The task ->
Lines with the word "SUBCHAPTER" in them must be copied from the records below.

Document structure recognition data ->
____________________
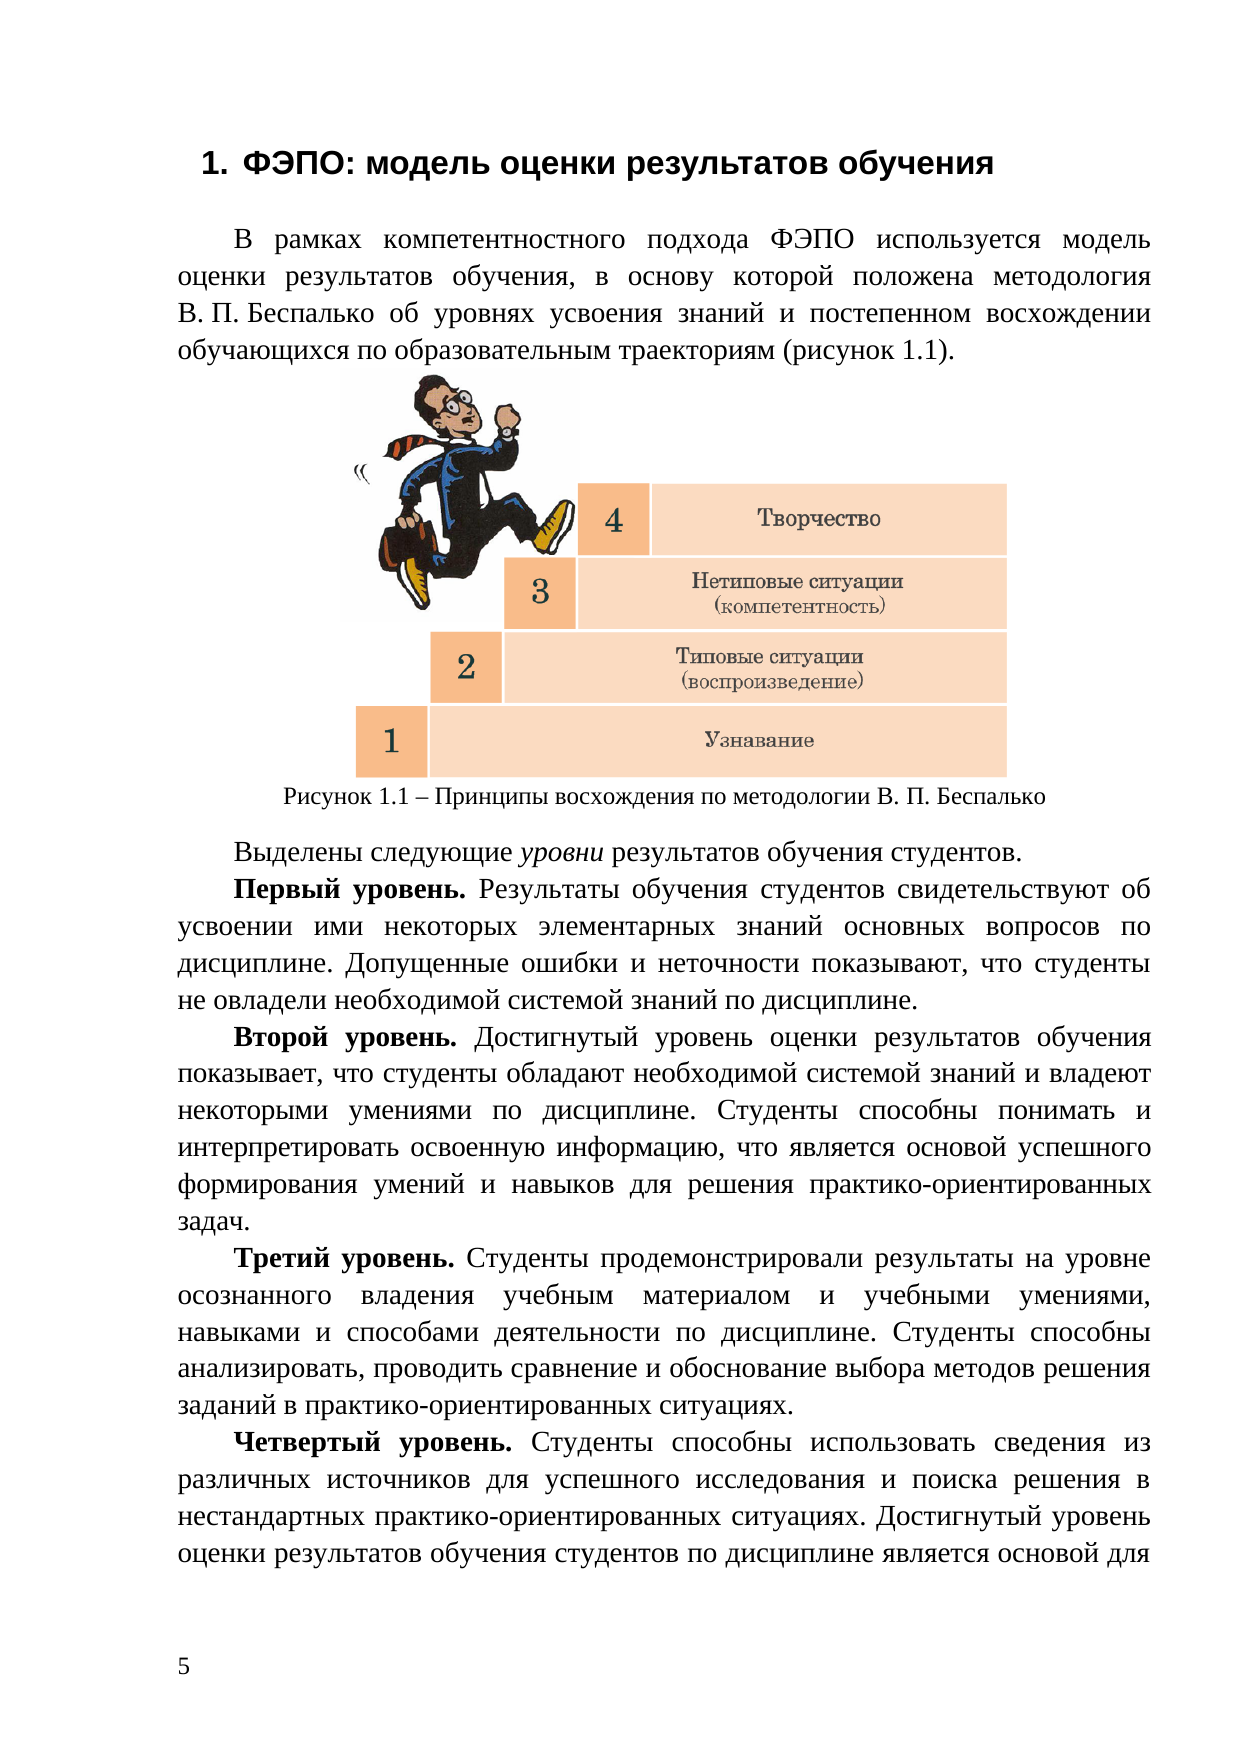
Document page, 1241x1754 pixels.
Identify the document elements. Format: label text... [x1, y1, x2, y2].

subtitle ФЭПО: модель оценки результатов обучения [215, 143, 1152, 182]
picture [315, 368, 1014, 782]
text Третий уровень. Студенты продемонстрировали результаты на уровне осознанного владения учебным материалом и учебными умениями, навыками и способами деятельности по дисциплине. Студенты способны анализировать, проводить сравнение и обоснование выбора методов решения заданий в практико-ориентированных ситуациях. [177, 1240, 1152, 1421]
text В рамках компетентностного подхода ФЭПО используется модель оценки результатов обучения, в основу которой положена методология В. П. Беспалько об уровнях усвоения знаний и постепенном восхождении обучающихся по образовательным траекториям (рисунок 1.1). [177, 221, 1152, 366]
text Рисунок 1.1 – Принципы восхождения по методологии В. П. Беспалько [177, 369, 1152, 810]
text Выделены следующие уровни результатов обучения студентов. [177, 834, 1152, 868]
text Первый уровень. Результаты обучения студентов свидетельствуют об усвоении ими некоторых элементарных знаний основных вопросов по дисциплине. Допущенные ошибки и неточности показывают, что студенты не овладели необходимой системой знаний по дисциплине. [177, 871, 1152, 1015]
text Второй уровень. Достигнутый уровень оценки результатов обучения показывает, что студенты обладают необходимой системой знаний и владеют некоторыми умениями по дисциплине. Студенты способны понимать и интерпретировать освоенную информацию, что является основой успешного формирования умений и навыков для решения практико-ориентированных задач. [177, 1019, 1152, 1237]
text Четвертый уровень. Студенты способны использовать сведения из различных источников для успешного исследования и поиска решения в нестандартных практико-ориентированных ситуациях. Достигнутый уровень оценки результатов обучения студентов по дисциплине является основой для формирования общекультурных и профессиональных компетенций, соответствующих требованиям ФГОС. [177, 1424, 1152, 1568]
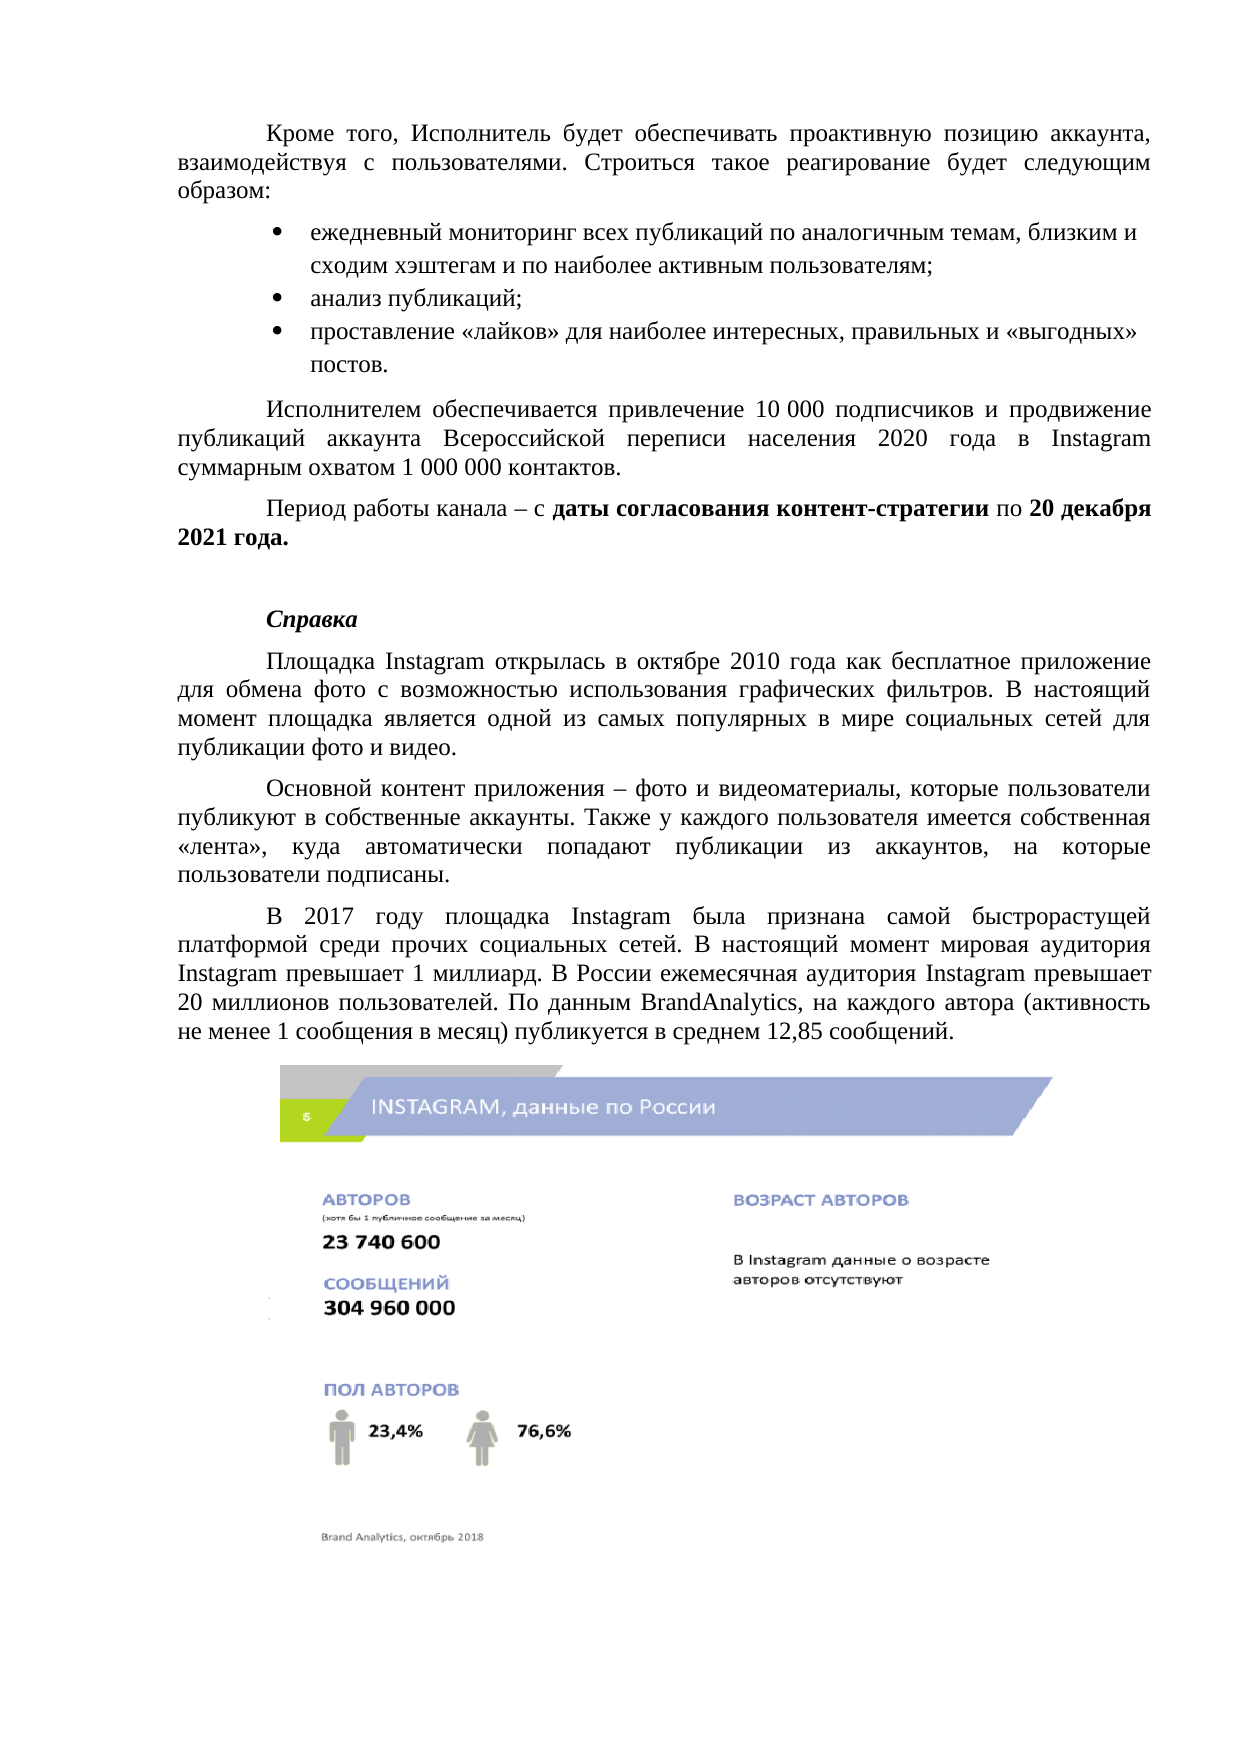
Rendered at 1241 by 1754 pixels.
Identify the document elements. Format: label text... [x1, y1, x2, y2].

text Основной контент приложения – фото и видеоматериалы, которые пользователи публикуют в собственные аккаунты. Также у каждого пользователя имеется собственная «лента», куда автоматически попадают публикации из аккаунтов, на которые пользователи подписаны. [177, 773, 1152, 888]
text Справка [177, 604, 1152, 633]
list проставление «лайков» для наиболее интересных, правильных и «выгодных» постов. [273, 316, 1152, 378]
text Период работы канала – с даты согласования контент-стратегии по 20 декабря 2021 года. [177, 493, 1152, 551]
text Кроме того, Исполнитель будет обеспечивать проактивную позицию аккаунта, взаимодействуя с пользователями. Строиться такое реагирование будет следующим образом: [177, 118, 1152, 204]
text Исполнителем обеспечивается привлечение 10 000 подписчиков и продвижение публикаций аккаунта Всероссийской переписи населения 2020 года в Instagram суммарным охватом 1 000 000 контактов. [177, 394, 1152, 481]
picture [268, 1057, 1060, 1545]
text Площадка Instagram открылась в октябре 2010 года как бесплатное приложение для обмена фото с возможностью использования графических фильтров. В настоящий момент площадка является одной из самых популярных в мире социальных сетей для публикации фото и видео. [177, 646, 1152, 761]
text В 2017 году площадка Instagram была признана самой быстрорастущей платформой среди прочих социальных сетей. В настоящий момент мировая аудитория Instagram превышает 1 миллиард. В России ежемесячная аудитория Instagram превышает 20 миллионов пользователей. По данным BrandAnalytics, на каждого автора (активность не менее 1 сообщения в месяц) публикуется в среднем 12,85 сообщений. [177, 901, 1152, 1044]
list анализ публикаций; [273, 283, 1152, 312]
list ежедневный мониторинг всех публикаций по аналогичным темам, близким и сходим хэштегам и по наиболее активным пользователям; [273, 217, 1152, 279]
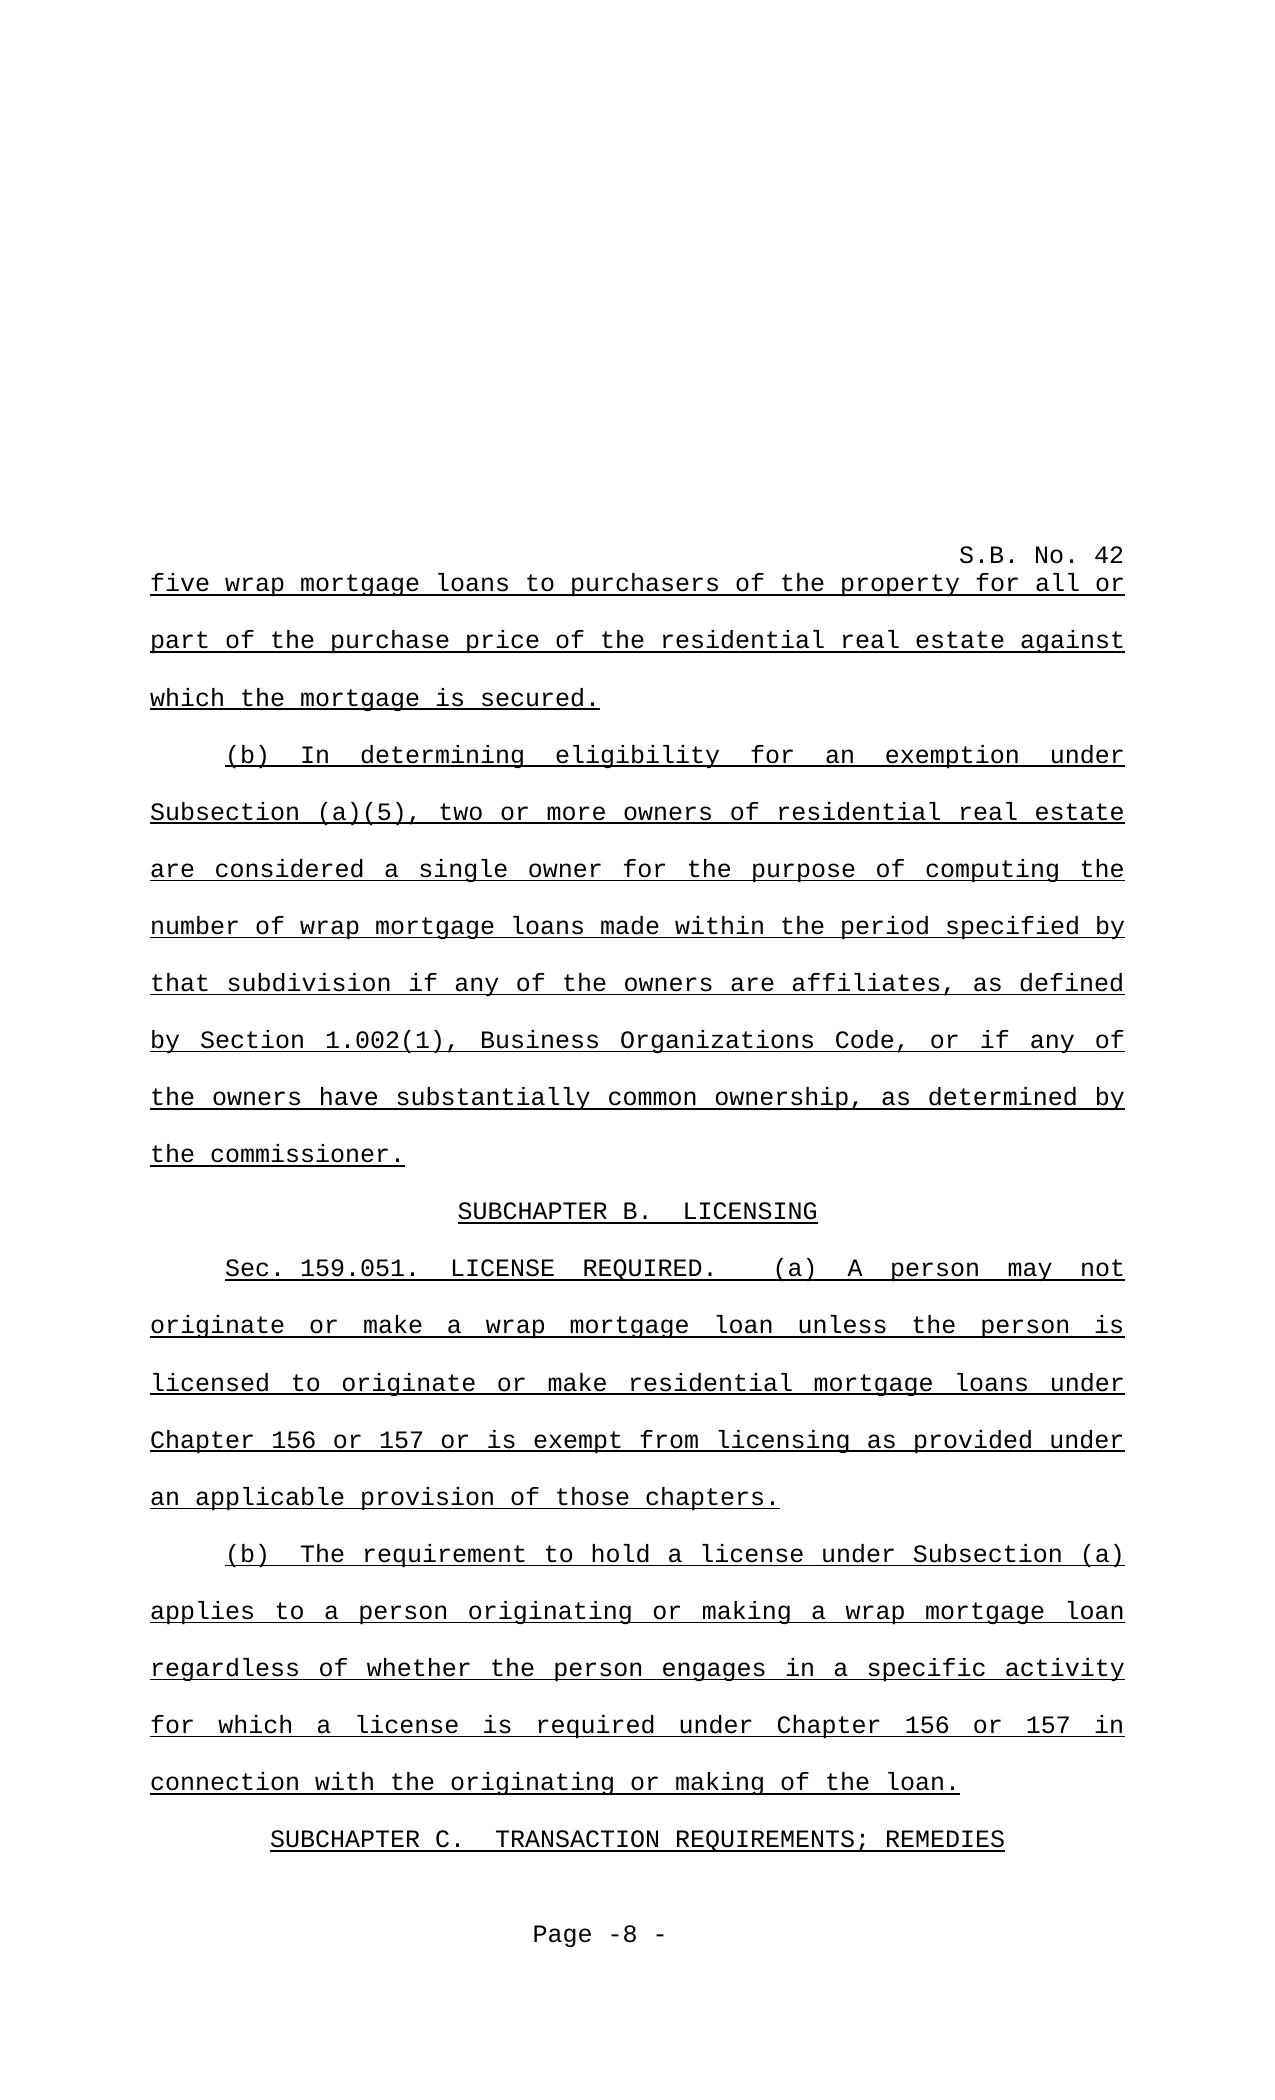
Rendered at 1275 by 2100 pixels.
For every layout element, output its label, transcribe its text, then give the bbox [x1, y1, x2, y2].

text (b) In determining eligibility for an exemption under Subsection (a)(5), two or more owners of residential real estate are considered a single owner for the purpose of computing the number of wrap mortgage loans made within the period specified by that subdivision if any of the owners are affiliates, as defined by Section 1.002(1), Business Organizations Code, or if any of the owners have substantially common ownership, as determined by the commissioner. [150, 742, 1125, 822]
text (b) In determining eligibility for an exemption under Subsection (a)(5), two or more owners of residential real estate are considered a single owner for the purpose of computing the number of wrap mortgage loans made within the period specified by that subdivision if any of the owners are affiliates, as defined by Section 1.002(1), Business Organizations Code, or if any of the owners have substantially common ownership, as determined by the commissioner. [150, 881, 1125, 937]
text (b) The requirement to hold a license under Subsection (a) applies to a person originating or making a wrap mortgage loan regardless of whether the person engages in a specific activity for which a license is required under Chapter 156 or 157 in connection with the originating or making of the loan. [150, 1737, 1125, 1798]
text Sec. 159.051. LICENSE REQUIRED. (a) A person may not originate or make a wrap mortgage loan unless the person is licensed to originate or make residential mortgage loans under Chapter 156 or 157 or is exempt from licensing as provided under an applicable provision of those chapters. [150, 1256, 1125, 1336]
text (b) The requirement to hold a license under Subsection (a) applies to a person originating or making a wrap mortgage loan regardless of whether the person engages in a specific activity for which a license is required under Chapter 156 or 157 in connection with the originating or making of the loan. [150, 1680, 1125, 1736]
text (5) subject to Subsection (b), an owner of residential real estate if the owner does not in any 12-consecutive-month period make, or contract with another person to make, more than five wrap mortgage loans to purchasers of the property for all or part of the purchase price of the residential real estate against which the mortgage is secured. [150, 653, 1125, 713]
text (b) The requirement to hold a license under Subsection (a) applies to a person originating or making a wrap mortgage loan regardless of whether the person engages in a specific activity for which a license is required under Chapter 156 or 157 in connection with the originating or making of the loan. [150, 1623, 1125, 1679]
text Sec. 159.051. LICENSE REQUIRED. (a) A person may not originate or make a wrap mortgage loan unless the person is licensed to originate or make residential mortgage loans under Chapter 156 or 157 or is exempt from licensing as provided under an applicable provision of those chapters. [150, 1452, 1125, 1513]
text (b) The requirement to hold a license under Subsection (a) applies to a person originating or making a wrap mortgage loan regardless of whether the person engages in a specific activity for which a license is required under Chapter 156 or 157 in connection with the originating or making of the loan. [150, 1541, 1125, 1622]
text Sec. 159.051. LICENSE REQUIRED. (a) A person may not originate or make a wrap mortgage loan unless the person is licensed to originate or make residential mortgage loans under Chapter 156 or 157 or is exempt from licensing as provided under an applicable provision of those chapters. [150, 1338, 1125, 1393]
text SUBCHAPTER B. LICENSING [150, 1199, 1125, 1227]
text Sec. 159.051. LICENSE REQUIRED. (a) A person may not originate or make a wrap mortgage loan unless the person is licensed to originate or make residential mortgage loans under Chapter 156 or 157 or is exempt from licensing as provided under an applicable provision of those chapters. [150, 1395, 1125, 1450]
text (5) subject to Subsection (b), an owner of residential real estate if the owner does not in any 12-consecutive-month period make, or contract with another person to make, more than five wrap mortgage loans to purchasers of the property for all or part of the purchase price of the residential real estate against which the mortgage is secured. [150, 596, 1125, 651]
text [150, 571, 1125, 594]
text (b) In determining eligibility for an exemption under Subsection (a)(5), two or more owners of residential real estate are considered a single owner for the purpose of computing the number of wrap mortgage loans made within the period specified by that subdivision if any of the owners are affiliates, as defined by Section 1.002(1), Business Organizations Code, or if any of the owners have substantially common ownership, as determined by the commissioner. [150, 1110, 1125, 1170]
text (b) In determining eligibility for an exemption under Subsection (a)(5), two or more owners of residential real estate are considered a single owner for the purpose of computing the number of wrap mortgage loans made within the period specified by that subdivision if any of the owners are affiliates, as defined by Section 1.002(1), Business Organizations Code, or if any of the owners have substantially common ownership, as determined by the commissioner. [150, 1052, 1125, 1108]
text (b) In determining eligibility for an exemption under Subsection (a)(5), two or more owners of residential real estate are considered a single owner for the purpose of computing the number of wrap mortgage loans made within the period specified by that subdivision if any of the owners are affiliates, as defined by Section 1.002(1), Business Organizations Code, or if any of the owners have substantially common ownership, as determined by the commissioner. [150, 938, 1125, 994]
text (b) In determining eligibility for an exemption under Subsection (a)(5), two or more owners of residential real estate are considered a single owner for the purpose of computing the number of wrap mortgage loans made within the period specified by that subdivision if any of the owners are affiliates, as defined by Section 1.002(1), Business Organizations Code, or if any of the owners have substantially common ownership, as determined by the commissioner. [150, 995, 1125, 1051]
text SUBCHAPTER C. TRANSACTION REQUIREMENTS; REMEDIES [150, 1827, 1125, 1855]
____________________
Your solution ->
text SUBCHAPTER B. LICENSING [150, 1199, 1125, 1227]
text SUBCHAPTER C. TRANSACTION REQUIREMENTS; REMEDIES [150, 1827, 1125, 1855]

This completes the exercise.